The algorithm is slightly more complicated. Instead of one table, we have two tables, and one hash function each, chosen randomly among the space of all hash functions (not practical, but close enough). When we look up an item, we just need to compute the hash for the first and the second table, and look at those two spots. Done!
I mean, sure, but that’s easy – how do you insert? What if both spots are full? That’s where the name cuckoo comes from. You pick one of the spots, kick that guy out and put your item there. Now with the new guy, you find its other available spot, kick that guy out, so on and so forth. If you end up in a loop (or spend too long and decide to give up), you pick another two hash functions, and rebuild the hash table. As far as at least half of the slots are empty, it is highly likely that the whole operation takes constant time in expectation. I don’t have any simple intuitions about why this is true. If you do, please let me know.

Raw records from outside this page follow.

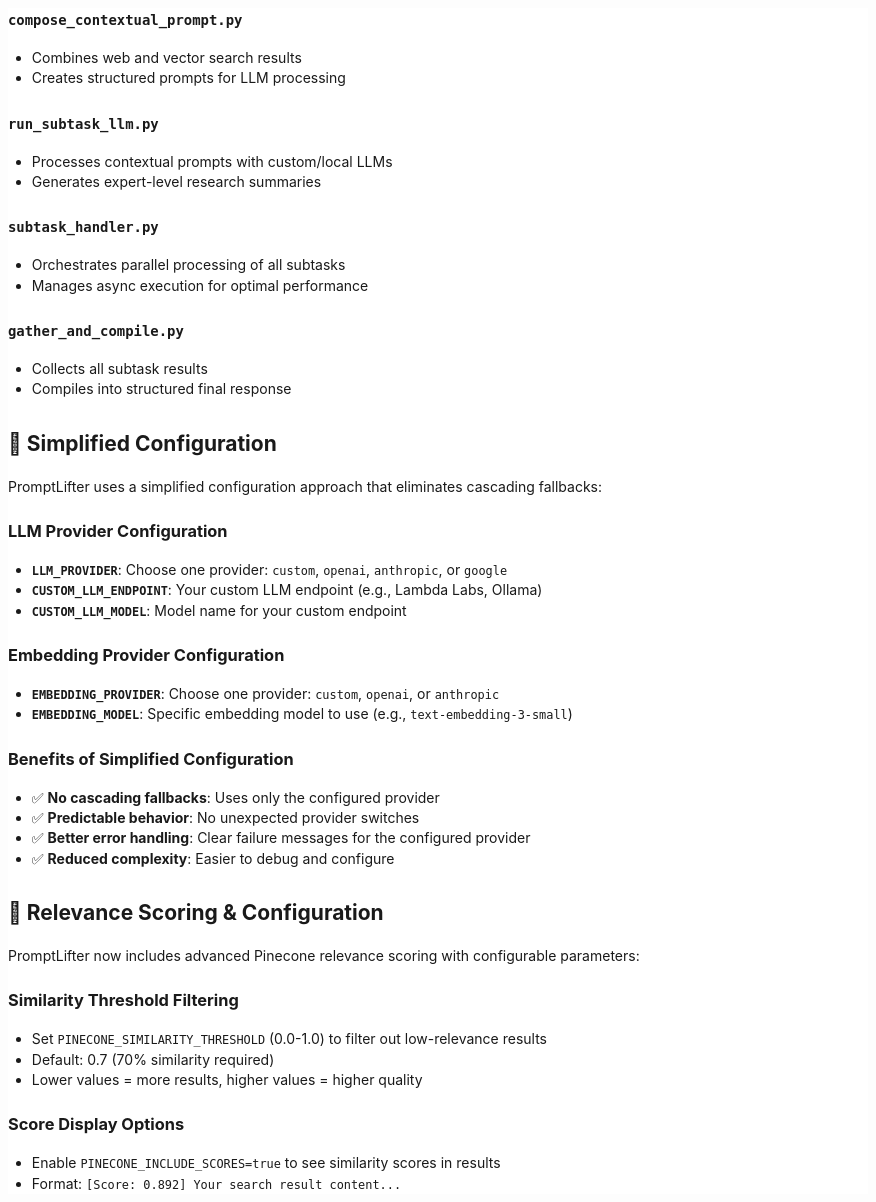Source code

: ### `compose_contextual_prompt.py`
- Combines web and vector search results
- Creates structured prompts for LLM processing

### `run_subtask_llm.py`
- Processes contextual prompts with custom/local LLMs
- Generates expert-level research summaries

### `subtask_handler.py`
- Orchestrates parallel processing of all subtasks
- Manages async execution for optimal performance

### `gather_and_compile.py`
- Collects all subtask results
- Compiles into structured final response

## 🎯 Simplified Configuration

PromptLifter uses a simplified configuration approach that eliminates cascading fallbacks:

### **LLM Provider Configuration**
- **`LLM_PROVIDER`**: Choose one provider: `custom`, `openai`, `anthropic`, or `google`
- **`CUSTOM_LLM_ENDPOINT`**: Your custom LLM endpoint (e.g., Lambda Labs, Ollama)
- **`CUSTOM_LLM_MODEL`**: Model name for your custom endpoint

### **Embedding Provider Configuration**
- **`EMBEDDING_PROVIDER`**: Choose one provider: `custom`, `openai`, or `anthropic`
- **`EMBEDDING_MODEL`**: Specific embedding model to use (e.g., `text-embedding-3-small`)

### **Benefits of Simplified Configuration**
- ✅ **No cascading fallbacks**: Uses only the configured provider
- ✅ **Predictable behavior**: No unexpected provider switches
- ✅ **Better error handling**: Clear failure messages for the configured provider
- ✅ **Reduced complexity**: Easier to debug and configure

## 🎯 Relevance Scoring & Configuration

PromptLifter now includes advanced Pinecone relevance scoring with configurable parameters:

### **Similarity Threshold Filtering**
- Set `PINECONE_SIMILARITY_THRESHOLD` (0.0-1.0) to filter out low-relevance results
- Default: 0.7 (70% similarity required)
- Lower values = more results, higher values = higher quality

### **Score Display Options**
- Enable `PINECONE_INCLUDE_SCORES=true` to see similarity scores in results
- Format: `[Score: 0.892] Your search result content...`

Theoretically, Cuckoo hashing beats Robin Hood because the worst case look up time is constant, unlike in Robin Hood. Why is it still slower than Robin Hood in practice? As it turns out, the constant is both a blessing and a curse. When looking up missing items, there has to be two look ups; even when looking up existing items, on average there still has to be 1.5 look ups. To make matters worse, since the two spots are spatially uncorrelated, they usually cause two cache misses. Once again, cache performance makes a big difference in the overall speed.
Having said all that, performance in real life is a very complicated matter. Cache performance is just one of the unpredictable components. There are also various compiler optimizations, chip architectures, threading/synchronization issues or language designs that can affect performance, even given then same algorithm. Writing a fast program is all about profiling, fine tuning, and finding the balance*.
*My coworker once said, “at the end of almost any meeting, you can say ‘it’s all about the balance’, and everyone would agree with you.